▶ Exercises to complete
[A] Write out the part of the passage on supersymmetric dark matter between "We do not include" and "the Higgs mass.", inclusive.
[B] According to the passage on supersymmetric dark matter, why does the allowed dark matter band expand at low $m_{1/2}$ when $\tan\beta = 50$?

We do not include Yukawa unifications or proton decay constraints as these
depend sensitively on post-GUT physics, about which little is known.

Figs. 1 and 2 illustrate the allowed regions in the $m_0 - m_{1/2}$ plane for
$\tan\beta = 10$ and $\tan\beta = 50$ for $A_0 = 0$, $\mu >0$. We note for $\tan\beta = 10$,
that the lower bound on $m_{1/2}$ is set by the lower bound on the Higgs mass.
The narrowness of the dark matter allowed band does not imply any fine
tuning. Thus the lower edge is determined from the co-annihilation effect
so that the $\tilde\tau_1$, which is nearly degenerate with the $\tilde\chi^0_1$ does not cause
too much early universe annihilation (violating the lower bound of Eq(1)),
while above the upper bound of the band, too little early universe
annihilation occurs (violating the upper bound of Eq. (1)). Thus the MAP
(and Planck) satellite data will narrow this band further, with more
accurate determinations of $\Omega_{\rm CDM}$.  At $\tan\beta = 50$, the allowed dark
matter band expands at low $m_{1/2}$ due to the fact that the A Higgs becomes
light, allowing additional early universe annihilation, and this is
compensated by raising $m_0$. Note here it is the $b\rightarrow s \gamma$ branching ratio
that give the lower cut off in $m_{1/2}$. The vertical lines through the dark
matter allowed bands represent the values of $\sigma_{\tilde\chi^0_1-p}$. We see that the
cross sections range from $5\times10^{-8}$ pb to $10^{-9}$ pb. The $\mu < 0$
possibility (not shown) allows for regions of much smaller dark matter cross sections
\cite{ellis3,bdutta}. However, if the SUSY contribution to $a_\mu$ is indeed positive
(which is the case for the $e^+ -e^-$ evaluation of the SM contribution), then
the $\mu < 0$ possibility is eliminated \cite{nano,chat}.

▶ Data for review
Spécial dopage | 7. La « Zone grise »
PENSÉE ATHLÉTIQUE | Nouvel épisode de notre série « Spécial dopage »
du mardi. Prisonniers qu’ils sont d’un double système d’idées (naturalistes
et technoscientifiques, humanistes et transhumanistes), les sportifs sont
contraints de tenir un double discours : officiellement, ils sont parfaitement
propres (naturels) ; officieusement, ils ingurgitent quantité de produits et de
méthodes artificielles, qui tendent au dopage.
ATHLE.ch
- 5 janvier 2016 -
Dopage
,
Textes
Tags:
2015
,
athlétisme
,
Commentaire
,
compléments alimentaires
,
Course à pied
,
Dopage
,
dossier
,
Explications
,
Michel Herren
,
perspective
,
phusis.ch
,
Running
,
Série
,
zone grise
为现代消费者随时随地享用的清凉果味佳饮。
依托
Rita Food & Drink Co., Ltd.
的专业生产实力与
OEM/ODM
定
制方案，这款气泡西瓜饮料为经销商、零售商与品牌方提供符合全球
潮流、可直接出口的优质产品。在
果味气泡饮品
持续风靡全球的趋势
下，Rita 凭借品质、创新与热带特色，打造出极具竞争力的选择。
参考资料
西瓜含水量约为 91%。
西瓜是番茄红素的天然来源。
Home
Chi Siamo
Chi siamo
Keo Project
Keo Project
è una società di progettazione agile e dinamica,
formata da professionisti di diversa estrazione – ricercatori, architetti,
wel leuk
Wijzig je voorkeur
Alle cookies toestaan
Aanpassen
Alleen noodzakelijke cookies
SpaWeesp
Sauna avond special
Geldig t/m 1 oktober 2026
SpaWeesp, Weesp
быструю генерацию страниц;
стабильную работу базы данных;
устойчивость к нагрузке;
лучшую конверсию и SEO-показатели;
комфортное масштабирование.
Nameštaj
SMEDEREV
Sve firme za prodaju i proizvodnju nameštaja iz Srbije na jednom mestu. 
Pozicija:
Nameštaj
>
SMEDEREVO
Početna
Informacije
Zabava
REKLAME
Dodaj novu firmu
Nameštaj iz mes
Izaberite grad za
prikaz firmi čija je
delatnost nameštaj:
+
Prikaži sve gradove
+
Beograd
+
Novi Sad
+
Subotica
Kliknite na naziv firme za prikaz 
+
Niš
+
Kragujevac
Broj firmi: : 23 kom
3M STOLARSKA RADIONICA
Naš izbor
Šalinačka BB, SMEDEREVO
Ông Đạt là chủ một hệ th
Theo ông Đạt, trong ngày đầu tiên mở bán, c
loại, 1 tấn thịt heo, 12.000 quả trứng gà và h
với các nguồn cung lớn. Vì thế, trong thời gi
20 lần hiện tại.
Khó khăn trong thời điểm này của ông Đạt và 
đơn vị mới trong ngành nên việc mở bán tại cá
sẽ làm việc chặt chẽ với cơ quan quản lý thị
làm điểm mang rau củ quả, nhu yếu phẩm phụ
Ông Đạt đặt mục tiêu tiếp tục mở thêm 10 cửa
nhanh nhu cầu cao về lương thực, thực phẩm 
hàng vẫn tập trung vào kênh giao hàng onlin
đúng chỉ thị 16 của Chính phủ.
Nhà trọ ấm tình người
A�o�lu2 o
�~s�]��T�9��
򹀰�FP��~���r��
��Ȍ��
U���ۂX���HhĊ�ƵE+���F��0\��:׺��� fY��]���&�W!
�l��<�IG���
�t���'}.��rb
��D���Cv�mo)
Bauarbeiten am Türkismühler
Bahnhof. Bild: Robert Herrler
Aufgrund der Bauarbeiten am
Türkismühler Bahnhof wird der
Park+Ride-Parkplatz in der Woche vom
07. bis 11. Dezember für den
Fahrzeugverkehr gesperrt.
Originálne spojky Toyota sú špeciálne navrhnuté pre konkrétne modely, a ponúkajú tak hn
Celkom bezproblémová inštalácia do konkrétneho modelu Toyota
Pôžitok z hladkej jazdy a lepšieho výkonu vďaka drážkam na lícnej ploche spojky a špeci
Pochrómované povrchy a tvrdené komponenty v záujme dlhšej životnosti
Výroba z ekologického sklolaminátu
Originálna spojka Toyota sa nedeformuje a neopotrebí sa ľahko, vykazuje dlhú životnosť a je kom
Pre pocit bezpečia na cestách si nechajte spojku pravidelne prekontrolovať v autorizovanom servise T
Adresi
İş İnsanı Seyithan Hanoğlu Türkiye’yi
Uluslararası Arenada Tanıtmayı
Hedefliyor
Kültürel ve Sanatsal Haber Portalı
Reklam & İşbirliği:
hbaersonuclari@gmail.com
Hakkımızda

▶ Responses by task
[A]
We do not include Yukawa unifications or proton decay constraints as these
depend sensitively on post-GUT physics, about which little is known.

Figs. 1 and 2 illustrate the allowed regions in the $m_0 - m_{1/2}$ plane for
$\tan\beta = 10$ and $\tan\beta = 50$ for $A_0 = 0$, $\mu >0$. We note for $\tan\beta = 10$,
that the lower bound on $m_{1/2}$ is set by the lower bound on the Higgs mass.

[B] At $\tan\beta = 50$, the A Higgs becomes light, which allows additional early universe annihilation. This effect is compensated by raising $m_0$, so the allowed band widens at low $m_{1/2}$.